The teenaged chickens are faring well in the coop with the big ladies.  Asa really loves to go in the coop to pick them up.  They don't really love it so much, I don't think.  He is fairly loud and rambunctious, and although I consistently remind him to be gentle he can't really help making them a little nervous with his energy.

Here is a snapshot of one of the laying boxes in the hen house.  The bigger gals are so generous.  They lay the best eggs in town.

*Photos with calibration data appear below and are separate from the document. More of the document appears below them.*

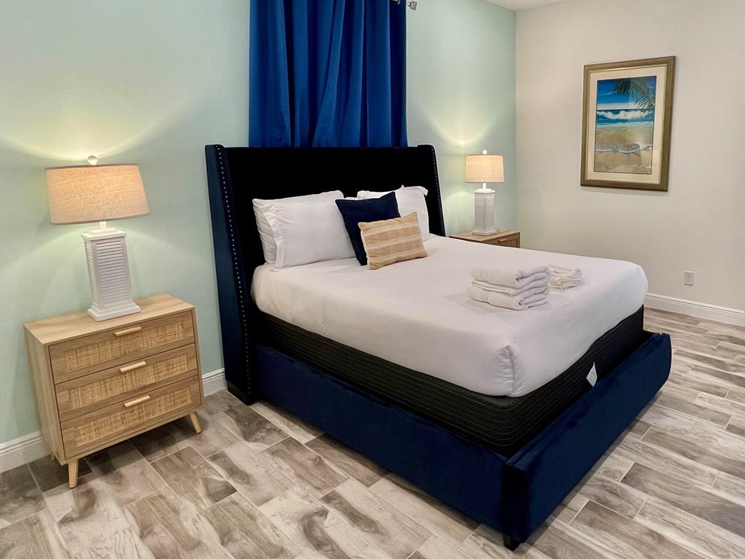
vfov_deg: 62.8
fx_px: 452
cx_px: 505
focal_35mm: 21
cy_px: 217
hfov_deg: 76.1
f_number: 1.8
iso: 250
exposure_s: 1/120
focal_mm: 1.57
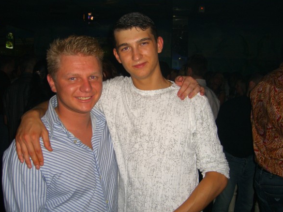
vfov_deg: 36.8
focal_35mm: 39
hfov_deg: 47.9
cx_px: 140
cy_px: 106
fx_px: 319
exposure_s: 1/60
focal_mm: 7.9
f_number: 2.8
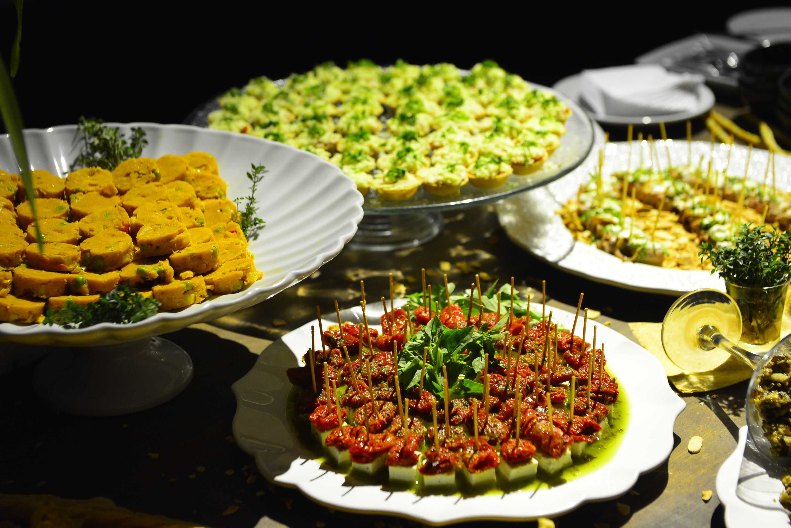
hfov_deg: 28.8
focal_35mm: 70
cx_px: 396
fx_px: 1538
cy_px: 264
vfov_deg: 19.5
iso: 2000
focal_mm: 70
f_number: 5
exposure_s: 1/160
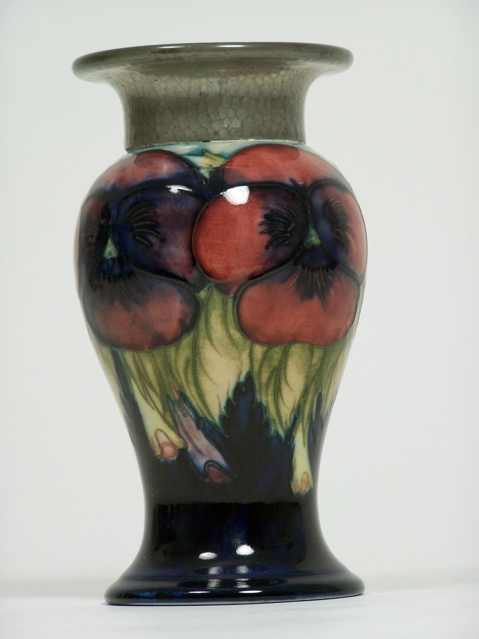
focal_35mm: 189
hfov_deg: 7.9
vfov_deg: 10.5
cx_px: 240
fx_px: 3487
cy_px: 320
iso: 140
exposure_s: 1/90
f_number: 3.2
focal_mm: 31.3
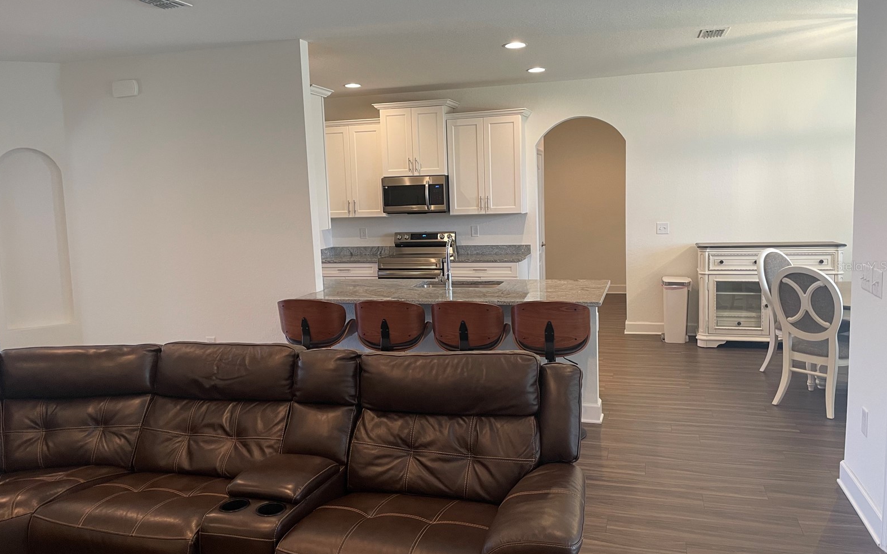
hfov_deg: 66.5
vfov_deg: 44.5
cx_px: 439
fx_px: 677
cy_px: 266
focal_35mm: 28
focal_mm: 4.2
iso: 125
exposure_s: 1/60
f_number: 1.6
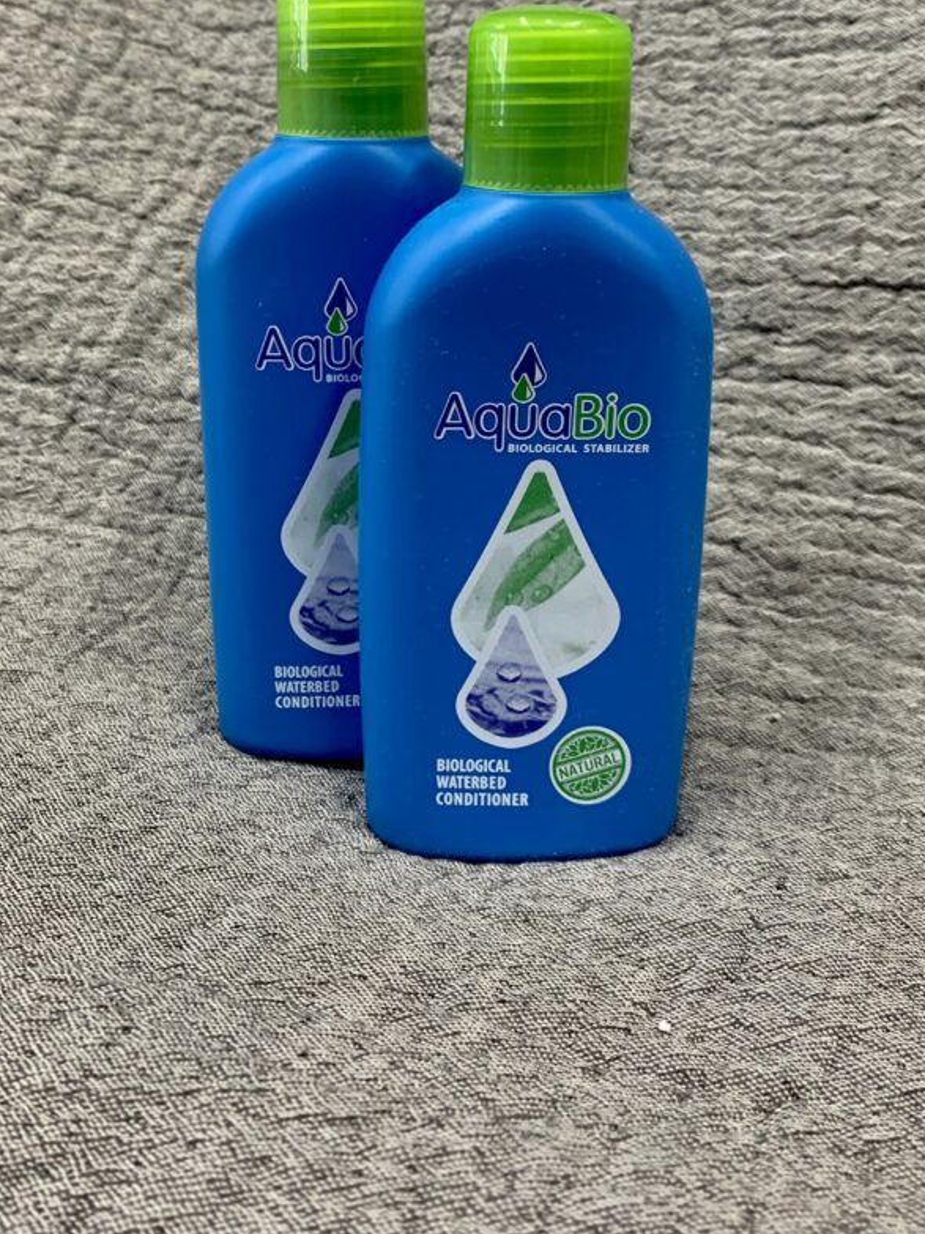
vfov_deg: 53.3
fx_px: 1212
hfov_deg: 41.8
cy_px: 448
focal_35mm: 34
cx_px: 477
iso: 125
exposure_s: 1/50
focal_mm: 4.25
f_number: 1.8
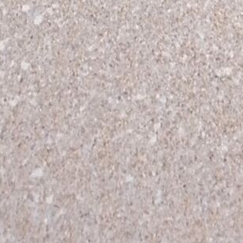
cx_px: 331
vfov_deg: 5.1
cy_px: -695
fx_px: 2430
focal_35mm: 306
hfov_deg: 5.7
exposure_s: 1/40
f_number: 3.8
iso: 200
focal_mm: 7.5
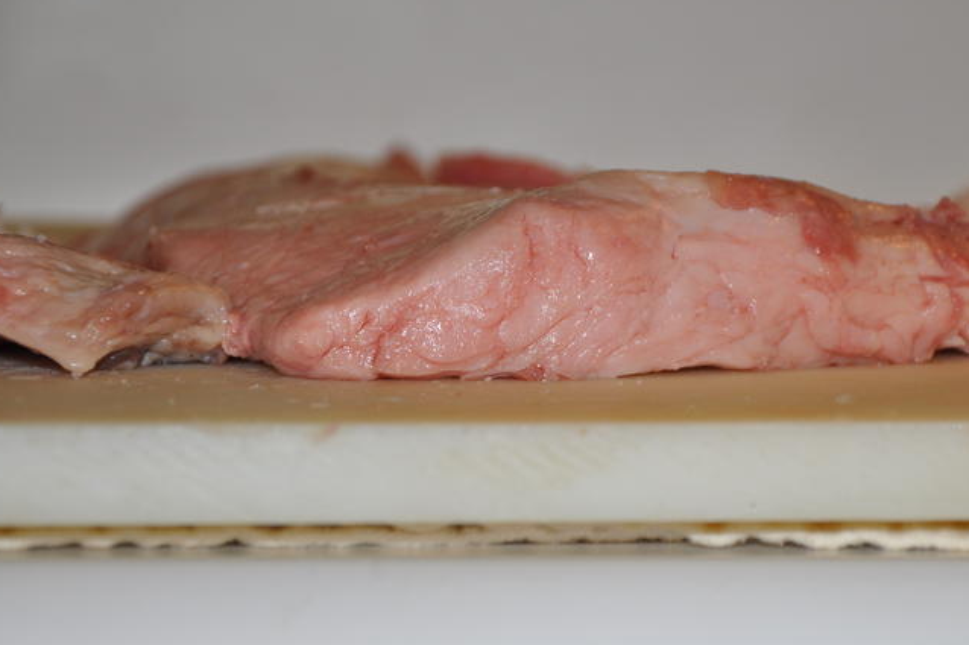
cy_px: 373
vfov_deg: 7.6
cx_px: 662
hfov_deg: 11.4
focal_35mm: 180
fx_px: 4836
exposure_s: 1/60
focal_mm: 85
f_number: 5.6
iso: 320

I have decided that every article of clothing that I wear must have deep pockets.  This is the pocket of a favorite dress of mine.  It's a cute one, but mainly I love it because of the two huge front pockets!  I can fit a camera, eggs, sunscreen, cell phone and water bottle in them, plus a snack or two.  I've decided to make myself numerous skirts with big pockets.  More on that later.  Meanwhile, happy summer everyone!

Homestead Happenings…

Here are some pictures of just a few things happening on the homestead lately.  So much more to tell about, and I will, in due time.  For now, let me ease back into this blogging thing by giving you a tiny photo essay of what we have been up to.

Alex, our garden guru.
Zimbabwe, one of our "on loan" milking goats. She's dreamy.
Two of the thirty sheep and lambs that we have on loan for the spring and summer.
A double rainbow we saw one early June evening. Axel is now obsessed with rainbows, and believes that I can make them appear when he asks. Shoot. Wish I could.
Asa turned five on June 14th! He had a "Mad Monster Party".
Mad Monsters!!
Root cellar almost done! Just in time for gingered carrots!
Sugar snap peas. Asa says: "They taste like cotton candy".
Perfect little head of cabbage, ready to be made into slaw!